Dans ces conditions, les économies émergentes deviennent de plus en plus sensibles aux conditions financières mondiales. Cet élément peut d’ailleurs jouer dans un sens positif. Dans ses prévisions économiques de printemps, le FMI estime ainsi qu’une hausse inopinée d’un point de pourcentage du PIB américain entraîne un impact positif sur la croissance des marchés émergents à hauteur de 0,3 point de pourcentage.

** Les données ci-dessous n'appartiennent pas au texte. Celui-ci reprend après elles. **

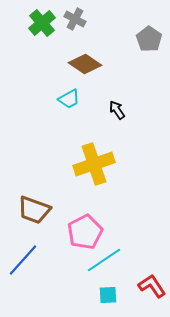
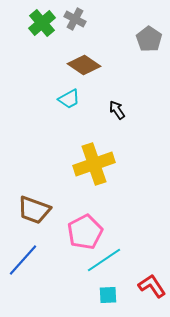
brown diamond: moved 1 px left, 1 px down
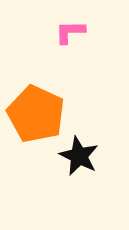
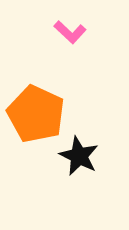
pink L-shape: rotated 136 degrees counterclockwise
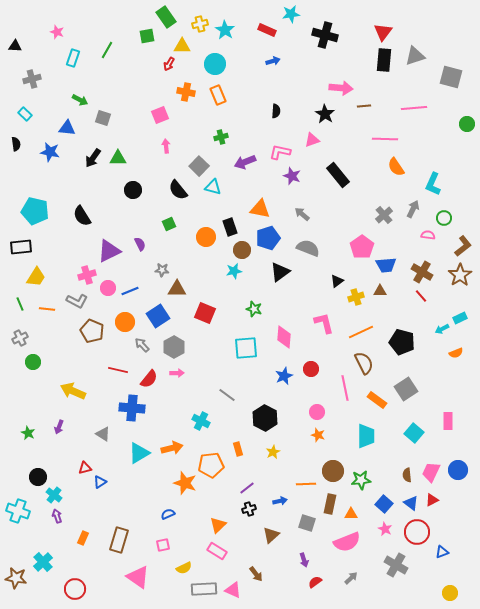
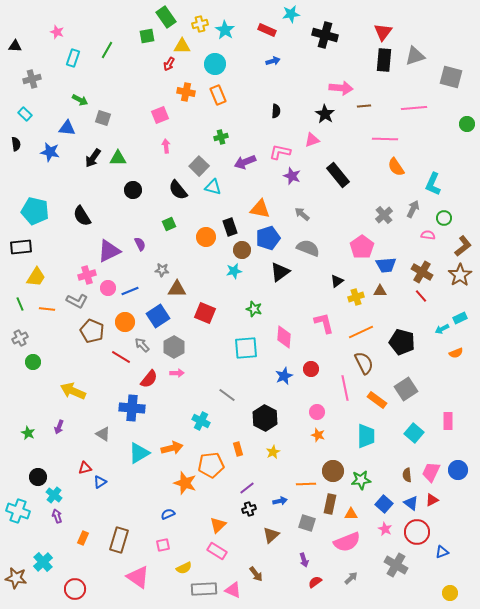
red line at (118, 370): moved 3 px right, 13 px up; rotated 18 degrees clockwise
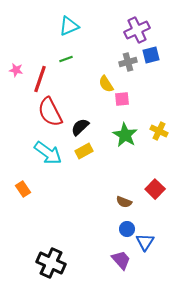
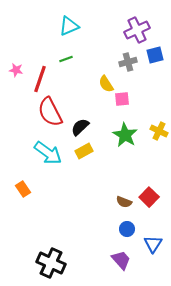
blue square: moved 4 px right
red square: moved 6 px left, 8 px down
blue triangle: moved 8 px right, 2 px down
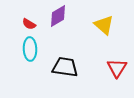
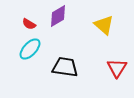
cyan ellipse: rotated 45 degrees clockwise
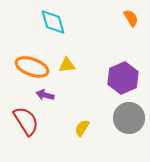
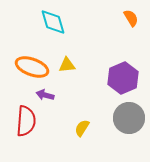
red semicircle: rotated 36 degrees clockwise
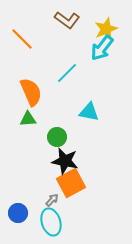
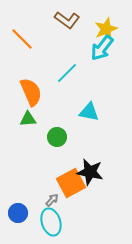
black star: moved 25 px right, 11 px down
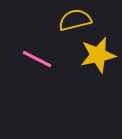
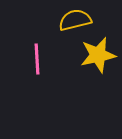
pink line: rotated 60 degrees clockwise
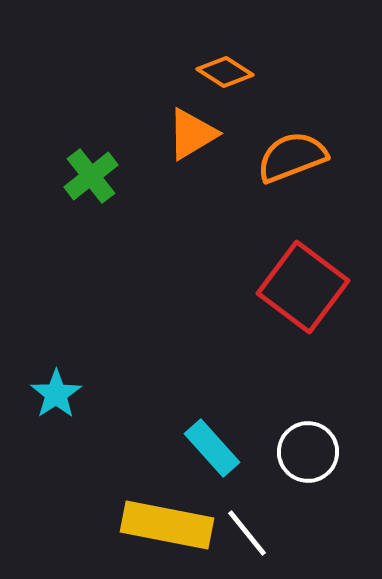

«L’instabilité durable des flux de portefeuille vers les marchés émergents souligne l’importance des mécanismes d’assurance, estime le FMI. Etant donné que les marchés émergents restent exposés aux hauts et aux bas des marchés de capitaux internationaux, compter sur une assurance via un accès aux lignes de crédit bilatérales et multilatérales ou à des réserves internationales adéquates demeure crucial pour beaucoup d’entre eux».
L’un des moyens de contrer cette instabilité passerait également par le développement d’une base d’investisseurs locaux sur ces marchés émergents, ajoute le FMI. «Une base d’investisseurs domestiques plus large peut empêcher les prix d’aller trop haut ou trop bas en réponse à des ventes ou à des achats par des étrangers qui sont aiguillés par des facteurs externes», relève le Fonds. Un facteur de stabilisation qui nécessite à la fois du temps et des réformes institutionnelles.